Keywords: probabilistic estimation, reasoning, uncertainty, calibration
TL;DR: Language models (LMs) excel at reasoning on tasks with clear answers and complete information. Yet many real-world applications are open-ended and uncertain, and require reasoning about incomplete or noisy data.
Abstract: Real-world settings where language models (LMs) are deployed---in domains spanning healthcare, finance, and other forms of knowledge work—require models to grapple with incomplete information and reason under uncertainty. Yet most LM evaluations focus on problems with well-defined answers and success criteria.
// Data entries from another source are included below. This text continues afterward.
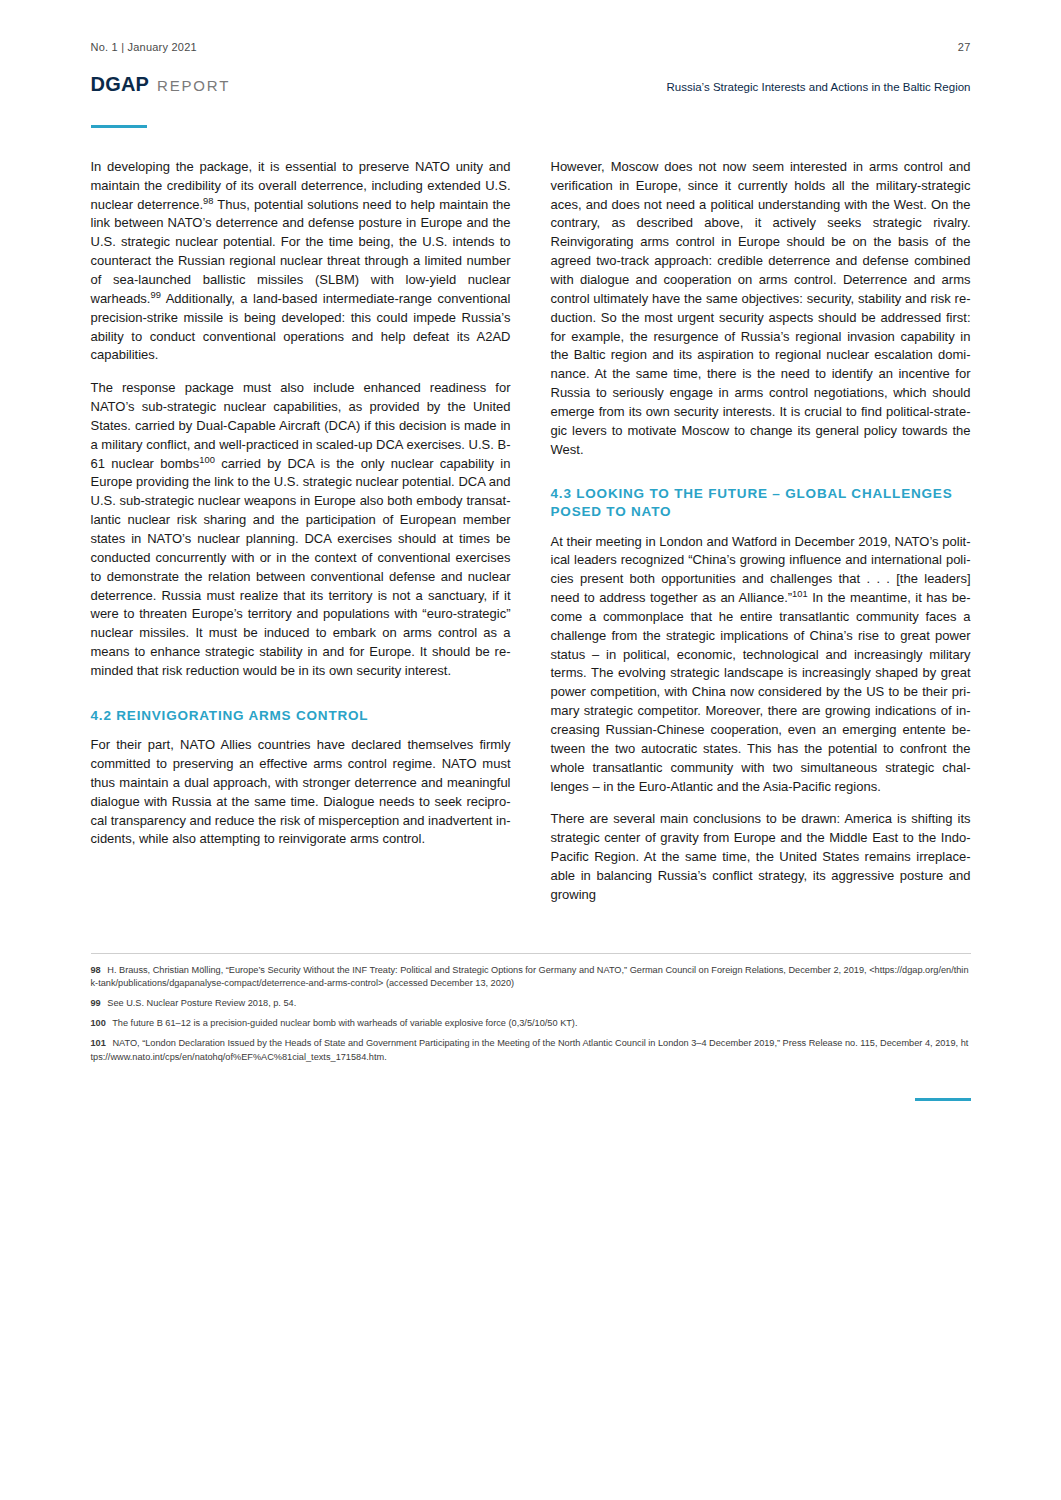No. 1 | January 2021
27
DGAPREPORT
Russia’s Strategic Interests and Actions in the Baltic Region
In developing the package, it is essential to preserve NATO unity and maintain the credibility of its overall deterrence, including extended U.S. nuclear deterrence.98 Thus, potential solutions need to help maintain the link between NATO’s deterrence and defense posture in Europe and the U.S. strategic nuclear potential. For the time being, the U.S. intends to counteract the Russian regional nuclear threat through a limited number of sea-launched ballistic missiles (SLBM) with low-yield nuclear warheads.99 Additionally, a land-based intermediate-range conventional precision-strike missile is being developed: this could impede Russia’s ability to conduct conventional operations and help defeat its A2AD capabilities.
The response package must also include enhanced readiness for NATO’s sub-strategic nuclear capabilities, as provided by the United States. carried by Dual-Capable Aircraft (DCA) if this decision is made in a military conflict, and well-practiced in scaled-up DCA exercises. U.S. B-61 nuclear bombs100 carried by DCA is the only nuclear capability in Europe providing the link to the U.S. strategic nuclear potential. DCA and U.S. sub-strategic nuclear weapons in Europe also both embody transatlantic nuclear risk sharing and the participation of European member states in NATO’s nuclear planning. DCA exercises should at times be conducted concurrently with or in the context of conventional exercises to demonstrate the relation between conventional defense and nuclear deterrence. Russia must realize that its territory is not a sanctuary, if it were to threaten Europe’s territory and populations with “euro-strategic” nuclear missiles. It must be induced to embark on arms control as a means to enhance strategic stability in and for Europe. It should be reminded that risk reduction would be in its own security interest.
4.2 Reinvigorating Arms Control
For their part, NATO Allies countries have declared themselves firmly committed to preserving an effective arms control regime. NATO must thus maintain a dual approach, with stronger deterrence and meaningful dialogue with Russia at the same time. Dialogue needs to seek reciprocal transparency and reduce the risk of misperception and inadvertent incidents, while also attempting to reinvigorate arms control.
However, Moscow does not now seem interested in arms control and verification in Europe, since it currently holds all the military-strategic aces, and does not need a political understanding with the West. On the contrary, as described above, it actively seeks strategic rivalry. Reinvigorating arms control in Europe should be on the basis of the agreed two-track approach: credible deterrence and defense combined with dialogue and cooperation on arms control. Deterrence and arms control ultimately have the same objectives: security, stability and risk reduction. So the most urgent security aspects should be addressed first: for example, the resurgence of Russia’s regional invasion capability in the Baltic region and its aspiration to regional nuclear escalation dominance. At the same time, there is the need to identify an incentive for Russia to seriously engage in arms control negotiations, which should emerge from its own security interests. It is crucial to find political-strategic levers to motivate Moscow to change its general policy towards the West.
4.3 Looking to the Future – Global Challenges Posed to NATO
At their meeting in London and Watford in December 2019, NATO’s political leaders recognized “China’s growing influence and international policies present both opportunities and challenges that . . . [the leaders] need to address together as an Alliance.”101 In the meantime, it has become a commonplace that he entire transatlantic community faces a challenge from the strategic implications of China’s rise to great power status – in political, economic, technological and increasingly military terms. The evolving strategic landscape is increasingly shaped by great power competition, with China now considered by the US to be their primary strategic competitor. Moreover, there are growing indications of increasing Russian-Chinese cooperation, even an emerging entente between the two autocratic states. This has the potential to confront the whole transatlantic community with two simultaneous strategic challenges – in the Euro-Atlantic and the Asia-Pacific regions.
There are several main conclusions to be drawn: America is shifting its strategic center of gravity from Europe and the Middle East to the Indo-Pacific Region. At the same time, the United States remains irreplaceable in balancing Russia’s conflict strategy, its aggressive posture and growing
98 H. Brauss, Christian Mölling, “Europe’s Security Without the INF Treaty: Political and Strategic Options for Germany and NATO,” German Council on Foreign Relations, December 2, 2019, <https://dgap.org/en/think-tank/publications/dgapanalyse-compact/deterrence-and-arms-control> (accessed December 13, 2020)
99 See U.S. Nuclear Posture Review 2018, p. 54.
100 The future B 61–12 is a precision-guided nuclear bomb with warheads of variable explosive force (0,3/5/10/50 KT).
101 NATO, “London Declaration Issued by the Heads of State and Government Participating in the Meeting of the North Atlantic Council in London 3–4 December 2019,” Press Release no. 115, December 4, 2019, https://www.nato.int/cps/en/natohq/of%EF%AC%81cial_texts_171584.htm.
This gap exists in part because natural problems involving uncertainty are difficult to construct: given that LMs have access to most of the same knowledge as humans, it is non-trivial to design questions for which LMs will struggle to produce correct answers, but which humans can answer reliably.As a result, LM performance on reasoning under uncertainty remains poorly characterized. To address this gap, we introduce \textsc{OpenEstimate}, an extensible, multi-domain benchmark for evaluating LMs on numerical estimation tasks that require models to synthesize significant amounts of background information and express predictions as probabilistic priors. We assess these priors for accuracy and calibration. Across six frontier models, we find that LM-elicited priors are worth the equivalent of about five samples from the underlying data distribution, and that posteriors computed using LM priors tend to be more accurate than those computed using a naive prior. At the same time, the relationship between model accuracy and confidence is weak across the board, indicating the value of developing new methods to improve calibration. The \textsc{OpenEstimate} benchmark thus offers a challenging evaluation for frontier LMs and a platform for developing models that are better at probabilistic estimation and reasoning under uncertainty.